The begining - Early Activists
After the Civil War blacks suffered greatly in the South. African Americans became targets for enraged white southerners. Lynchings killed hundreds of blacks every year.
A leader of the American Civil Rights Movement, Ralph Abernathy was a minister, and a close associate of Martin Luther King, Jr. in the Southern Christian Leadership Conference. Following King's assassination, Dr. Abernathy took up the leadership of the SCLC Poor People's Campaign and led the March on Washington, D.C. that had been planned for May 1968.
Ralph Abernathy, the grandson of a slave, was born in Linden, Alabama on March 11, 1926. Ralph's father William, started life, the son of a slave and was later a sharecropper. Saving his money and working hard he was able to buy 500 acres of land for his own farm. William Abernathy was also the first African American to vote in his county.
Ralph Abernathy studied sociology at Atlanta University before becoming a pastor of the First Baptist Church in Montgomery, Alabama. While attending college he was elected president of the student council and led successful protests that called for better cafeteria conditions and better living quarters for students.
Abernathy first met Martin Luther King in the early 1950's, when the two were ministers of congregations in Montgomery, Alabama. They became widely known as leading the civil rights movement in the South after the success of the Montgomery Bus Boycotts in 1955. When Rosa Parks was arrested for not giving up her seat on a bus to a white man Martin Luther King, Ralph Abernathy and other black leaders in Montgomery worked tirelessly using non-violent means to change segregation laws.
In 1957 Abernathy, Martin Luther King and Bayard Rustin, formed the Southern Christian Leadership Conference (SCLC). King was president and Abernathy became the secretary and treasurer. On an evening in January 1957 Dr. King, Dr. Abernathy and other Ministers were planning the creation of the SCLC in Atlanta, but there were radical whites who wanted to stop them. That same night the Abernathy home and church were bombed, along with Mt. Olive Church, Bell Street Church and the home of Rev. Robert Graetz. Hearing the news, Dr. King and Dr. Abernathy immediately returned to Montgomery, leaving Coretta Scott King to conduct the first meeting of SCLC. The new organization was committed to using nonviolence in the struggle for civil rights, and SCLC adopted the motto: "Not one hair of one head of one person should be harmed."
Ralph Abernathy and Dr. King's partnership spearheaded successful nonviolent movements in Montgomery, Albany, Birmingham, Mississippi, Washington, Selma, St. Augustine, Chicago and Memphis. Their work helped to secure the passage of the landmark Civil Rights Bill of 1964, the Voting Rights Act of 1965 and the abolition of Jim Crow Segregation Laws in the southern United States.

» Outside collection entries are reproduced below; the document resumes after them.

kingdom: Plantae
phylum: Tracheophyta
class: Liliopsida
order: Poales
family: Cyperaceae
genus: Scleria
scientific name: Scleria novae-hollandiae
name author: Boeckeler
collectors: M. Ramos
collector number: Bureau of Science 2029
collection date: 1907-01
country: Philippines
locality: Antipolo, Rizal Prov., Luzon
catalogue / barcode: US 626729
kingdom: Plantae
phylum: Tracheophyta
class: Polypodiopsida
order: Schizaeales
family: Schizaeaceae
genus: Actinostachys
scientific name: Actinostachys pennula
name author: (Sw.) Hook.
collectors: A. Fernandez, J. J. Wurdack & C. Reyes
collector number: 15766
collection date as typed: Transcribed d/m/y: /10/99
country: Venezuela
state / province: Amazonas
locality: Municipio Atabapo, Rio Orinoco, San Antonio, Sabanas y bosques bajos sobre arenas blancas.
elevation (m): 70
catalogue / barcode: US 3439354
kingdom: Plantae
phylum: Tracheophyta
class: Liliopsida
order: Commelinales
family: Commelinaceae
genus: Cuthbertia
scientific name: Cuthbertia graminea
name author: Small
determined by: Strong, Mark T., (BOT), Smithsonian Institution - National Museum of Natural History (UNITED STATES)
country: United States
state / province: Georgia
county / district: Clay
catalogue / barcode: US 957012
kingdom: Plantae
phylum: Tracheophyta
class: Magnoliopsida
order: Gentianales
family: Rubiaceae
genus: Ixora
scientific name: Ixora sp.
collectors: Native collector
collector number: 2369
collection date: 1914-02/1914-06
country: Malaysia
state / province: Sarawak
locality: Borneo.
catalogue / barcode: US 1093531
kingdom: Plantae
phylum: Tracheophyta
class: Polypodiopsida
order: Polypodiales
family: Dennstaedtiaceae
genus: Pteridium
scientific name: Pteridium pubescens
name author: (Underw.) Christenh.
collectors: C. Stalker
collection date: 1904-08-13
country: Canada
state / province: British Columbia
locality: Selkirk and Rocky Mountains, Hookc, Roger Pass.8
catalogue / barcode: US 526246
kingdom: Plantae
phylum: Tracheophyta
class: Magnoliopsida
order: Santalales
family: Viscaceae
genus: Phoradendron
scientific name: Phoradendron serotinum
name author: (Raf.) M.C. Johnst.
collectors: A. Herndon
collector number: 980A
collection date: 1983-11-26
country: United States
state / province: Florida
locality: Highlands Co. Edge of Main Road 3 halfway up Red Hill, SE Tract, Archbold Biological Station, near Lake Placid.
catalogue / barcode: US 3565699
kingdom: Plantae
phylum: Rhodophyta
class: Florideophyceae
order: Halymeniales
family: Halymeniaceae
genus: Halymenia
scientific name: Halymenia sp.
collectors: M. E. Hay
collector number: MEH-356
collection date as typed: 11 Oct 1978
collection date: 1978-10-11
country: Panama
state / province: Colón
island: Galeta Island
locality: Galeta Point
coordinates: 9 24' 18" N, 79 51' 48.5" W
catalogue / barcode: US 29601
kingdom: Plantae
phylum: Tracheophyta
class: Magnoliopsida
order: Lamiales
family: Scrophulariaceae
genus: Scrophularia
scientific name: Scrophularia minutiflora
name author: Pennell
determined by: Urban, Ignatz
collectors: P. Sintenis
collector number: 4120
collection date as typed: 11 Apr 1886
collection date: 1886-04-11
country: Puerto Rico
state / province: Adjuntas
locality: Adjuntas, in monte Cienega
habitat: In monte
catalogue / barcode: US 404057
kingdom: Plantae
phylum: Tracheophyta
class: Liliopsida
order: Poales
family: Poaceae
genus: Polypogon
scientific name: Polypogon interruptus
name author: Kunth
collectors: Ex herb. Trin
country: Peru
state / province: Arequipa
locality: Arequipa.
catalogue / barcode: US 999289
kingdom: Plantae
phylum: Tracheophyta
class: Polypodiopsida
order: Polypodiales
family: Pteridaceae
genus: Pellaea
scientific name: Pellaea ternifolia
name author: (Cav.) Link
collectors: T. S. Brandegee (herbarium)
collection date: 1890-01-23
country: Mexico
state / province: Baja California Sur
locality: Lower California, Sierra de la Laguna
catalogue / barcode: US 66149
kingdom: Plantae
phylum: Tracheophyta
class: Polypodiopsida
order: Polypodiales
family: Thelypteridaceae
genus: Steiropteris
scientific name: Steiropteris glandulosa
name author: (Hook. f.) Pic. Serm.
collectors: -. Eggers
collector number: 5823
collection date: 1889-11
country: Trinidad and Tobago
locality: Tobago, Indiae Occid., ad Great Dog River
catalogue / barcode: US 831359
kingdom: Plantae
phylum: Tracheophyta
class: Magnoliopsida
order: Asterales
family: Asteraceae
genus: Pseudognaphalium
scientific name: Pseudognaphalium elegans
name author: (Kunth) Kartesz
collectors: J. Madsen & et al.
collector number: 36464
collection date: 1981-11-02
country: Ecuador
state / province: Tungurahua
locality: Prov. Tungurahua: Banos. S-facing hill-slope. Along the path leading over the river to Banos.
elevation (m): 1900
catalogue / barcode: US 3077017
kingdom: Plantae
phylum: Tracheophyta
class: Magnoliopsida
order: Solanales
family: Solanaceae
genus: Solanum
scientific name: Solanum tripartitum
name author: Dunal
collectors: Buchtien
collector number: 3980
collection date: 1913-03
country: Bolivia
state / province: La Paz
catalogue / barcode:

Believing in his cause, Ralph Abernathy and his family endured bombings, violence, and brutal beatings by southern law officers. He was arrested 44 times in his fight for equality and had to stand by and watch the continual terrorizing and eventual assassination of Dr. King, the murders of colleagues, and the murders of five innocent children in Birmingham. Dr. King and Dr. Abernathy undauntedly and unrelentingly marched the streets of the South proclaiming, “Let my people go.”
For 13 turbulent years, from 1955 until Dr. King’s death on April 4, 1968, Dr. King and Dr. Abernathy journeyed together, every step of the way and were inseparable as best friends, sharing the same hotel rooms, jail cells and podiums, all the way to the end. By tearing down the walls of segregation, discrimination and helping to establish new legislation, Dr. King and Dr. Abernathy were able to break down legal barriers, giving millions of African Americans their voting rights and ending the grossly unfair segregation laws. Their Civil and Human Rights Movement serves as an inspiration and model of America’s principled non violent struggle for freedom, justice and equality.